# Bikini top issues?!



## Beautybuyer (Feb 28, 2013)

Okay so question to the big busted ladies.  After getting pregnant with my second my breasts are now huge! I'm always worried I'm going to have a slip lol I've read somewhere about using water proof bandage tape to hold them in place but does anyone know how that works? Or where they make cute bikinis? I love VS but the swimsuit I have I have the top in large and around my waist it's kinda loose and it feels like they may just come out anyway lol


----------



## Sophiaaa (Mar 14, 2013)

I really don't have any idea since i didn't face this type of situation before. 

 All i want to say that you need to wear lose dress as much as possible in order to make yourself comfortable. If you want to wear anything tight that would make yourself heavy in front of others. 

All i want to say, feel comfortable, each of every woman usually go through in this stage. Just wait with patience till the birth of your child. Best of luck to your child.


----------



## purplevines (Apr 23, 2013)

If the large at VS fit the cup part I tend to end up sewing the band so that its tighter.
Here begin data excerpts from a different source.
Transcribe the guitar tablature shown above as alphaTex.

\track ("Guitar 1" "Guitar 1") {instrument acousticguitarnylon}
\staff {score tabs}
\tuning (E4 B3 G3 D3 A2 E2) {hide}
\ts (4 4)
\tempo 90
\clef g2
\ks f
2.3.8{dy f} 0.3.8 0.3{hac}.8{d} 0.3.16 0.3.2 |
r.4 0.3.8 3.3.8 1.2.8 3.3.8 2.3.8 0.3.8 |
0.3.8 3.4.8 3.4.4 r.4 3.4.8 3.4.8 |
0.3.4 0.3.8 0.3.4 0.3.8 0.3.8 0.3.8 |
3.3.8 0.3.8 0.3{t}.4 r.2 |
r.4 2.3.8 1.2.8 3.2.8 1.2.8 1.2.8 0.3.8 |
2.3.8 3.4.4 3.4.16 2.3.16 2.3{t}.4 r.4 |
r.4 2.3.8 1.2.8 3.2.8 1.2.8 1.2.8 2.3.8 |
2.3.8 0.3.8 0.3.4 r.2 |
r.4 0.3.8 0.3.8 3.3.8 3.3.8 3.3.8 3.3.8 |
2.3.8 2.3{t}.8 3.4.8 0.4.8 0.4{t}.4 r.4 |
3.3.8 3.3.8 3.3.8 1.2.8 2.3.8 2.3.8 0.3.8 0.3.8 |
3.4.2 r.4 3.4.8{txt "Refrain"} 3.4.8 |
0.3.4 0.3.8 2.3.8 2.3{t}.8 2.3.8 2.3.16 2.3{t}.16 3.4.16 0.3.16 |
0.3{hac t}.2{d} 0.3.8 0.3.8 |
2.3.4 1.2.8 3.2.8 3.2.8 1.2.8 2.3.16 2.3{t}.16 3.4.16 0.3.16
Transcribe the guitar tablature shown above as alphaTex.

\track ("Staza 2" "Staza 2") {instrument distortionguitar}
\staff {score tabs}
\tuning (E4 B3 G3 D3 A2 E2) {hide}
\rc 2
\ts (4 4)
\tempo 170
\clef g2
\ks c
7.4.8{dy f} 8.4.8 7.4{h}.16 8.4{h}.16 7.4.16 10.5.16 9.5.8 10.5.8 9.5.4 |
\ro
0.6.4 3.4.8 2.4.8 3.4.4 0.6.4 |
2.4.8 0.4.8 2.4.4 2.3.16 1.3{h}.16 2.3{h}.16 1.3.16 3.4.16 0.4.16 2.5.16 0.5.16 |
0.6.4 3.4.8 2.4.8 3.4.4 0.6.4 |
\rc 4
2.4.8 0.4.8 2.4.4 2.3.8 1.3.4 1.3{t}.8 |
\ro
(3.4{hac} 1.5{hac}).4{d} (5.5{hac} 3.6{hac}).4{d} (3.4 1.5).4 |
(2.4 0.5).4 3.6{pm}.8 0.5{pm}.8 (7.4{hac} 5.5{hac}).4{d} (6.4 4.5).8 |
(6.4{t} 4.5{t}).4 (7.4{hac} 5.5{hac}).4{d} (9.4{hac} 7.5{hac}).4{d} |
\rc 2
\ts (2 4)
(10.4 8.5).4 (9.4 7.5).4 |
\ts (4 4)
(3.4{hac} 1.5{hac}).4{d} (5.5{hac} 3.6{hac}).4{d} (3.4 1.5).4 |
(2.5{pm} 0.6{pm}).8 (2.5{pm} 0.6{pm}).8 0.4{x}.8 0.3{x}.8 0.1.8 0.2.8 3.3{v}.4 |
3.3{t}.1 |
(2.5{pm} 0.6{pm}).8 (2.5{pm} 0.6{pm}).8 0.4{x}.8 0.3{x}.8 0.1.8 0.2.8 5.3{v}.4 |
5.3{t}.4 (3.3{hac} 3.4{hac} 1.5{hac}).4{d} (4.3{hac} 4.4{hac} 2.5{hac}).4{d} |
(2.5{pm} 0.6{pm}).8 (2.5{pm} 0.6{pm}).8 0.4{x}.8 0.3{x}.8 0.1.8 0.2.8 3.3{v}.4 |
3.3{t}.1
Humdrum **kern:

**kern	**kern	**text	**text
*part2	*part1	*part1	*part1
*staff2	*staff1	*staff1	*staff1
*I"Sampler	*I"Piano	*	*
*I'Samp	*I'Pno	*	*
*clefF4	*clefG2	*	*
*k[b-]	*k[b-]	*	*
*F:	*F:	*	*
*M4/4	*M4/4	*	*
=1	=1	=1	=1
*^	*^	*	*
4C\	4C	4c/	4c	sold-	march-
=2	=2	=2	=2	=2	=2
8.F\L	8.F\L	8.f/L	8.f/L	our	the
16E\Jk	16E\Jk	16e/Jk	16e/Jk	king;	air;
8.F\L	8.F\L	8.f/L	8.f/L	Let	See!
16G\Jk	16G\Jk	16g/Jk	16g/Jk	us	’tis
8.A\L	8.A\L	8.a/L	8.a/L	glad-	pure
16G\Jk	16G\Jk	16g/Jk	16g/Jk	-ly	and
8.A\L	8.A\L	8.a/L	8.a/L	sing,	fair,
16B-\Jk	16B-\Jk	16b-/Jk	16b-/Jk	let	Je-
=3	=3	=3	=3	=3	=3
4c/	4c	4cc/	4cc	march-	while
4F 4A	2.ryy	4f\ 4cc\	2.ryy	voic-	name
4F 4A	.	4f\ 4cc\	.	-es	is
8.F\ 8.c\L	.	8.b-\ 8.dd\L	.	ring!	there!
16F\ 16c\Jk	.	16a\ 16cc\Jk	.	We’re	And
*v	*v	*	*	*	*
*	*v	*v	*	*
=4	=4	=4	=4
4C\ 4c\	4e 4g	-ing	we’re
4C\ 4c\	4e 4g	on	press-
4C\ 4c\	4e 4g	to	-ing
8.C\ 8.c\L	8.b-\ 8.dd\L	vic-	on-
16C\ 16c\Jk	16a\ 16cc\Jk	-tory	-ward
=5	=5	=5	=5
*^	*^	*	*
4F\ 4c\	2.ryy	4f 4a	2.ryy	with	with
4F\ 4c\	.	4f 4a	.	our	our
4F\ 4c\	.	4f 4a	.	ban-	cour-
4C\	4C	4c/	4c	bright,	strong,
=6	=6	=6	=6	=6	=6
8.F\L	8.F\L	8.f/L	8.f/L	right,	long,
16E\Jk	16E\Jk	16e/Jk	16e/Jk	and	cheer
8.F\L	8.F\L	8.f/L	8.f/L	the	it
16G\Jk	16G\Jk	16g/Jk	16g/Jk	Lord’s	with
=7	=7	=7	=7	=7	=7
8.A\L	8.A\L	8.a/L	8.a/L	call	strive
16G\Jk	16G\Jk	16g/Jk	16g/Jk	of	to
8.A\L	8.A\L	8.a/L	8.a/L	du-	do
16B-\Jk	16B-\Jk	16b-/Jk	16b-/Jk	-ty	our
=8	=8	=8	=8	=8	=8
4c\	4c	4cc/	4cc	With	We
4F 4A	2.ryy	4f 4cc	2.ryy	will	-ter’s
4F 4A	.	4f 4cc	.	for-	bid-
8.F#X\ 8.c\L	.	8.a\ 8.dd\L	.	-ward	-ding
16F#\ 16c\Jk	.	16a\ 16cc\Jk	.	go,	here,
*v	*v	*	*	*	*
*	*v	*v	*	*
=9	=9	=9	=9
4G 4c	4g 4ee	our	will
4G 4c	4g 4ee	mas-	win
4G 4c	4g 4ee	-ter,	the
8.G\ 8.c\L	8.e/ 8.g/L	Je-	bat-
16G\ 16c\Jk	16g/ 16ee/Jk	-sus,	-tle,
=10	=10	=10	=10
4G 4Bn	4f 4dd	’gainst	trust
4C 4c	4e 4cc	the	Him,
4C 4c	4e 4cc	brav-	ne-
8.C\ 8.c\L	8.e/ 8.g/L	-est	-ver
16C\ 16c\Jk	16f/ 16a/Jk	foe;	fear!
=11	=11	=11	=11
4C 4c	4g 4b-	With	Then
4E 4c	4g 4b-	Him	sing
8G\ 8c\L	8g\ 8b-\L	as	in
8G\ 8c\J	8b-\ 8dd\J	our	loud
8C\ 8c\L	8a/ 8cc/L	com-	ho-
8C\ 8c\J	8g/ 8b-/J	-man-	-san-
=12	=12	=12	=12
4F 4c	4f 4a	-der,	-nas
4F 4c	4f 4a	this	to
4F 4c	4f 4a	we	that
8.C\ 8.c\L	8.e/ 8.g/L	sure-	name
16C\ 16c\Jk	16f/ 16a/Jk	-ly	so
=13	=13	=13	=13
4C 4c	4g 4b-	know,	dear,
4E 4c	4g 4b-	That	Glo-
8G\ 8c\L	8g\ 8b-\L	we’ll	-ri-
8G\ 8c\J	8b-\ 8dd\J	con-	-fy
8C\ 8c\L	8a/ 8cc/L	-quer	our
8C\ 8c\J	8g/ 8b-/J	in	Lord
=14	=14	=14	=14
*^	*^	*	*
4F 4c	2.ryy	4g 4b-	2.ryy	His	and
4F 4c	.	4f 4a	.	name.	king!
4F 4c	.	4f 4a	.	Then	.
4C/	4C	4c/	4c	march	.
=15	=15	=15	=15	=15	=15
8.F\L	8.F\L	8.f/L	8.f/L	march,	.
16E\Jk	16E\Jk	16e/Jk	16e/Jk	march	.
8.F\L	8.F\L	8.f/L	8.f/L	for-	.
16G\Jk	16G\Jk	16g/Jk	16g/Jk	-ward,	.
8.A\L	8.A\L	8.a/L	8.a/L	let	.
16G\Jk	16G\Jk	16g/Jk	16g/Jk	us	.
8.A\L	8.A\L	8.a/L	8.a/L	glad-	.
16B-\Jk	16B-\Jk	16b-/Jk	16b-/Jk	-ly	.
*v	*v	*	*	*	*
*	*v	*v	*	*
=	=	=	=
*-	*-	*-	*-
If its a tie around you of course don't have to, but the ones with the hook is what I do that too.

  	I still find the support in many bathing suits lacking...and unfortunately many places think push up = support 

  	Asos.com has big sizes too but since you are pregnant (or feeding) you probably don't have a stable size so that isn't much help!

  	Also, try smaller stores/chains in your city?


----------



## Beautybuyer (Apr 26, 2013)

purplevines said:


> If the large at VS fit the cup part I tend to end up sewing the band so that its tighter. If its a tie around you of course don't have to, but the ones with the hook is what I do that too.  I still find the support in many bathing suits lacking...and unfortunately many places think push up = support   Asos.com has big sizes too but since you are pregnant (or feeding) you probably don't have a stable size so that isn't much help!  Also, try smaller stores/chains in your city?


 I'm breast feeding and they're just huge! The VS large cup they still half gush out of lol I look like a porn star! I need to try the water proof bandage tape to tape them in and secure them. I will also try that website thanks! I'm still a 34 around so it's beyond a pain to find something and I leave to Hawaii in June!


----------



## purplevines (May 11, 2013)

Wow have fun in Hawaii! I hope that you find something!


----------